- The Bloomberg Harvard City Leadership Initiative recently released a guide for mayors, city managers, senior officials and other city leaders to help evaluate and "transform" their city government’s organizational culture.
- The guide, written by two professors in New York University's Graduate School of Public Service, is based on a survey of 40 U.S. public officials and field leaders; an assessment of three cities that experienced significant organizational culture change, Kansas City, Missouri; Louisville, Kentucky; and Somerville, Massachusetts; and a review of related business and public policy literature.
- It includes a framework for implementing and assessing change in a city's organizational culture, defined as "the set of rules — formal or informal, written or not — that determine how work gets done."
Culture impacts how decisions are made, people are hired, wins are celebrated and more, according to the guide. Meanwhile, the role of city government is as important today as ever, given the need for public safety and health, according to guide author and New York University public service professor Alexander Shermansong. Therefore, the guide encourages city leaders to define their culture and understand how it impacts the many facets of city hall and life for local residents.
"All of us – whether we work for government or not – [need] to help make this a high functioning part of our society. So that we have the places that we want to live, the places we want to work in an economy that thrives and that is fair and equitable," he said.

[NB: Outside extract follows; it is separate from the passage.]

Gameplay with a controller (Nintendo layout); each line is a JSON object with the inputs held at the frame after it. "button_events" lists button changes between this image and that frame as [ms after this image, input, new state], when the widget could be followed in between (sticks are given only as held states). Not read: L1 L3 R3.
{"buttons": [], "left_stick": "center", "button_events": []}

Notably, the culture of local governments can also sometimes clash with the general culture of smart cities. Data, for example, is generally widely used in the private sector for decision-making. But in city government, it’s still a fairly new phenomenon, according to Shermansong.
"In fact, when it comes to how most cities operate, there isn’t a core reliance on data and metrics for making big-budget decisions and policy announcements or even to daily management," Shermansong said. "Instead, cities are relying on stakeholder engagement, multi-constituent concerns and a variety of other factors beyond core data."
Kansas City, Missouri, for example, has "developed a national reputation for embracing data and innovation, particularly through its longstanding resident surveys," according to the guide. However, the city government still faces issues in regard to its challenges to organizational transformation, and resistance to change, especially around the use of data.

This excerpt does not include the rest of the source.